Provided by Cognitive Sciences ePrint Archive
A Computational Model of Children's Semantic Memory
Guy Denhiere ([email protected])
L.P.C & C.N.R.S. Universite de Provence
Case 66, 3 place Victor Hugo
13331 Marseille Cedex, France
Benoit Lemaire ([email protected])
L.S.E., University of Grenoble 2, BP 47
38040 Grenoble Cedex 9, France
Abstract
A computational model of children's semantic memory is
built from the Latent Semantic Analysis (LSA) of a
multisource child corpus. Three tests of the model are
described, simulating a vocabulary test, an association test
and a recall task. For each one, results from experiments with
children are presented and compared to the model data.
Adequacy is correct, which means that this simulation of
children's semantic memory can be used to simulate a variety
of children's cognitive processes.
Introduction
Models of human language processing are usually based on
a layer of basic semantic representations on top of which
cognitive processes are described. For instance, the
construction-integration model (Kintsch, 1998) describes
processes that operate on a network of propositions. These
basic representations can just be descriptions of what the
human memory looks like, in order for the upper models to
be explicitly stated, but they can also be operationalized so
that the model can be tested on a computer. In the first case,
these representations are usually designed by hand, but this
method prevents large-scale simulations.
This was the case with Kintsch's construction-integration
model until 1998. Before that, researchers had to code
propositions by hand and guess relevant values to code the
strength of links between nodes. Then Kintsch (1998) used
the Latent Semantic Analysis (LSA) model (Deerwester et
al., 1990; Landauer et al., 1998) which provides a way to
automatically build these basic representations. This was a
major step since the construction-integration processes
could then be tested on a large variety of inputs, while being
less dependent on idiosyncratic codings. Such a mechanism
for automatically constructing basic semantic represen-
tations should be carefully designed and tested in order to
simulate as good as possible human semantic memory.
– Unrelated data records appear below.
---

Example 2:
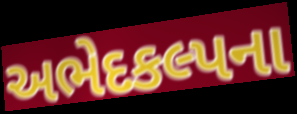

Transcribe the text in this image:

અભેદકલ્પના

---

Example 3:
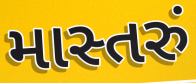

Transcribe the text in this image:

માસ્તરું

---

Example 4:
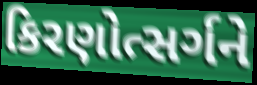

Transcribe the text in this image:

LSA is nowadays considered as a good candidate for
modeling an adult semantic memory based on a large
corpora of representative texts: Bellissens et al. (2002),
Kintsch (2000) and Lemaire & Bianco (2003) used it for
modeling metaphor comprehension; Pariollaud et al. (2002)
used it for modeling the comprehension of idiomatic
expressions; Howard & Kahana (2002) relied on it to model
free recall and episodic memory retrieval; Laham (1997) did
the same for modeling categorization processes; Landauer
& Dumais (1997) designed a model of vocabulary
acquisition based on LSA; Lemaire & Dessus (2001),
Rehder et al. (1998) and Wolfe et al. (1998) used it for
modeling knowledge assessment; Quesada et al. (2001)
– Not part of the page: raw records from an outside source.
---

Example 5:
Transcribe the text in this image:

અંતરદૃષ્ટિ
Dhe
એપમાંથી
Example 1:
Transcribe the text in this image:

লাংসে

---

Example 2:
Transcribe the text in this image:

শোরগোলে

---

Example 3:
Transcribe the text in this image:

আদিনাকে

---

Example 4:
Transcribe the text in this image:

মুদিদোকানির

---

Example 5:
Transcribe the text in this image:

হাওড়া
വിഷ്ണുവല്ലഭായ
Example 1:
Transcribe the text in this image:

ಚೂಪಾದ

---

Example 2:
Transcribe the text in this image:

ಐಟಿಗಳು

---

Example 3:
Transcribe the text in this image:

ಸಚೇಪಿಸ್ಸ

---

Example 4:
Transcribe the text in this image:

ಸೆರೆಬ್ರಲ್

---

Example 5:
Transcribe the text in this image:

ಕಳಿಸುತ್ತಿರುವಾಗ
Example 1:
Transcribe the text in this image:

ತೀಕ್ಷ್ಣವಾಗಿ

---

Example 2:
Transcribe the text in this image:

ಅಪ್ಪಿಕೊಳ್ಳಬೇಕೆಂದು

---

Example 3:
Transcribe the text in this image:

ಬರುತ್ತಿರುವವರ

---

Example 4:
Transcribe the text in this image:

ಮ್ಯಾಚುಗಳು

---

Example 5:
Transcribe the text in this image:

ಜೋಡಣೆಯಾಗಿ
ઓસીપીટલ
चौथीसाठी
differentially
modeled complex problem solving by means of LSA basic
representations; Wolfe & Goldman (2003) worked on a
model of reasoning about historical accounts based on LSA.
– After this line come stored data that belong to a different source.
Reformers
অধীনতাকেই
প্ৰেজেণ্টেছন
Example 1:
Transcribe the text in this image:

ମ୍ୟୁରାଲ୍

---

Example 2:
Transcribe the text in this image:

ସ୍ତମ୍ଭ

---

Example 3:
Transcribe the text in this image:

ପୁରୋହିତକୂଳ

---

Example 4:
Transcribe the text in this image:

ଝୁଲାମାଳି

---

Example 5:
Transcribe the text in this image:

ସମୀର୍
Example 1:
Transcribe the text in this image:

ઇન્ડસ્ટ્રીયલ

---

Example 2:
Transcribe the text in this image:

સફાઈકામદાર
However, to our knowledge, no computational basic
representations were made that mimic full children's
semantic memory.
This paper aims at presenting such a model. First, we
present LSA. We then describe our corpus, which is
supposed to mimic the kind of texts children are exposed to.
Finally, we present three experiments which aim at
validating the model.
Latent Semantic Analysis
Basic semantic representations
There are many ways of constructing basic semantic
representations that can be processed by a computer. The
first one is to build them by hand. Powerful formalisms like
description logic (Borgida, 1996) or semantic networks
(Sowa, 1991) have been designed to accurately represent
concepts, properties and relations. However, in spite of
huge efforts (Lenat, 1995), no full set of symbolic represen-
tations has been made that can be considered a reasonable
model of human semantic memory. Hand-coding semantic
information is tedious and, as we mention later, symbolic
representations might not be the best formalism for that.
Another strategy is to rely on corpora to get the semantic
information. Artificial intelligence researchers have
designed sophisticated syntactic processing tools for
automatically describing the knowledge using the kind of
symbolic formalisms mentioned earlier. They usually refer
to them as ontologies or knowledge bases (Vossen, 2003).
However, in spite of great strides, this approach still cannot
be the means to form the basic semantic representations that
cognitive researchers need. First, it cannot be fully
automatized, except for specific domains, thus preventing
complete descriptions of the language. Second and quite
paradoxically, since the descriptions are quite elaborated, it
is very hard to design reasoning processes on top of them.
For instance, a simple process like estimating the degree of
semantic association is very hard to operationalize on
complex structures like semantic networks.